= Beginning of Section =
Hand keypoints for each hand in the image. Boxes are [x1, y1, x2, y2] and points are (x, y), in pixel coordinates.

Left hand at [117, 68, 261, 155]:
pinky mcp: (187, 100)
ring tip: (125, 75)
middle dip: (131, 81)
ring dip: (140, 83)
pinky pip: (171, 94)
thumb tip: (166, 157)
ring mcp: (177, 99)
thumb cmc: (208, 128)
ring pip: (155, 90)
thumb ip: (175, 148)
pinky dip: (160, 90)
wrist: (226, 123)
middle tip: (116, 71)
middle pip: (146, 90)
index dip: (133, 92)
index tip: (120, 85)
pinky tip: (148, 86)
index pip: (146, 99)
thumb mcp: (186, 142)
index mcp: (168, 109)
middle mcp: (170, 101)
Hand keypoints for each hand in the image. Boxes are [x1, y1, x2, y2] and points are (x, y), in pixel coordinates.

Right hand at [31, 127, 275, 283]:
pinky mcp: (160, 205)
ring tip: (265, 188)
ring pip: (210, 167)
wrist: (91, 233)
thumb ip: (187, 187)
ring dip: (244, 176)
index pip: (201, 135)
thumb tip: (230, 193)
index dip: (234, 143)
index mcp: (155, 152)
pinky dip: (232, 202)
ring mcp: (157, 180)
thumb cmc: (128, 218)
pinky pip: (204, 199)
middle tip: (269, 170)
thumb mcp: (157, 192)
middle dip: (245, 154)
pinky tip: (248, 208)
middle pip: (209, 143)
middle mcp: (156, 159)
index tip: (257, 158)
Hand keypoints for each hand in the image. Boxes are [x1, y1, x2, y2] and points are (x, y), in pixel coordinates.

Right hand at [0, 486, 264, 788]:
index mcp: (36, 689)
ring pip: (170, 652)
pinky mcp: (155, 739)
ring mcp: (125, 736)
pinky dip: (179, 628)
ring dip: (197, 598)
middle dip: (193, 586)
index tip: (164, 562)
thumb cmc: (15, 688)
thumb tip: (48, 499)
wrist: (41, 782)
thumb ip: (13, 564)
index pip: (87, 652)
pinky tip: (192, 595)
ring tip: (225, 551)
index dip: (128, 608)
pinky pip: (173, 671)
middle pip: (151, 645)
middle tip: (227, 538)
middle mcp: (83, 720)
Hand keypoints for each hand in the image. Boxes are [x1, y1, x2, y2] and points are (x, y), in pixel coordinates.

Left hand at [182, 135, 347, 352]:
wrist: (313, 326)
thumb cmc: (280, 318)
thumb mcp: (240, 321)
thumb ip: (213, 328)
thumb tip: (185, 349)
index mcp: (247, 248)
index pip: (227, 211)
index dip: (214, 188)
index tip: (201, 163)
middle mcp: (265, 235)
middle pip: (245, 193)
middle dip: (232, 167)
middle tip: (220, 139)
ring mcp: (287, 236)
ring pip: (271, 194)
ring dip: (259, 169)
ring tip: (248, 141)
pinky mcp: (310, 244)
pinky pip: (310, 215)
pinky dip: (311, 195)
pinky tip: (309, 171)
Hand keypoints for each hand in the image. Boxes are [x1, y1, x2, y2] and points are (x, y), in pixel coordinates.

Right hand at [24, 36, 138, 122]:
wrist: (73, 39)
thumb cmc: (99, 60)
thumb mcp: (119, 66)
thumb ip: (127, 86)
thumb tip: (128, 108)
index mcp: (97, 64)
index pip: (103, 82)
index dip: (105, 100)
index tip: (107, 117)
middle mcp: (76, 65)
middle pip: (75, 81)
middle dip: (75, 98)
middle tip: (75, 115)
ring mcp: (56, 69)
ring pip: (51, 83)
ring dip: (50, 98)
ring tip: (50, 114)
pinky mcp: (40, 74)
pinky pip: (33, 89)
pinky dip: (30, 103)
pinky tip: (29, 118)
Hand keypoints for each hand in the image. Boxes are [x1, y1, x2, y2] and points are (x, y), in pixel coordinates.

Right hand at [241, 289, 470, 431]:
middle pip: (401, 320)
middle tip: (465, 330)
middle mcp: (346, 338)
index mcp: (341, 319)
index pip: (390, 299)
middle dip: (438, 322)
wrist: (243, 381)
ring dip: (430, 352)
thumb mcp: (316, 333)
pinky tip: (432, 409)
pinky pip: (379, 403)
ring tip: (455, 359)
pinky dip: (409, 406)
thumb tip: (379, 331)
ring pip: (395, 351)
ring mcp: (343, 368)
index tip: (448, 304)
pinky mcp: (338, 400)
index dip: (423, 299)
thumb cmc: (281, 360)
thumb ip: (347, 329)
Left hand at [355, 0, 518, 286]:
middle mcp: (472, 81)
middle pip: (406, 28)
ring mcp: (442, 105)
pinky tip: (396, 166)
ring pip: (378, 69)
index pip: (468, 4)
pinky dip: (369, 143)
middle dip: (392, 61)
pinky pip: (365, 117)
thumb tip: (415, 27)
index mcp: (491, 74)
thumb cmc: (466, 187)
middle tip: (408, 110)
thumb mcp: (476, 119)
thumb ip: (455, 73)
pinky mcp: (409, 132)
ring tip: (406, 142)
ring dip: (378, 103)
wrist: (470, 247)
= End of Section =
## WHAT YOU ARE ASKED TO DO
Working from the data above, extract solely the lines from the one containing "thumb cmc: (15, 688)" through the one containing "middle mcp: (83, 720)", exactly as they appear, both included.

## EXPECTED ANSWER
thumb cmc: (15, 688)
thumb tip: (48, 499)
wrist: (41, 782)
thumb ip: (13, 564)
index pip: (87, 652)
pinky tip: (192, 595)
ring tip: (225, 551)
index dip: (128, 608)
pinky pip: (173, 671)
middle pip: (151, 645)
middle tip: (227, 538)
middle mcp: (83, 720)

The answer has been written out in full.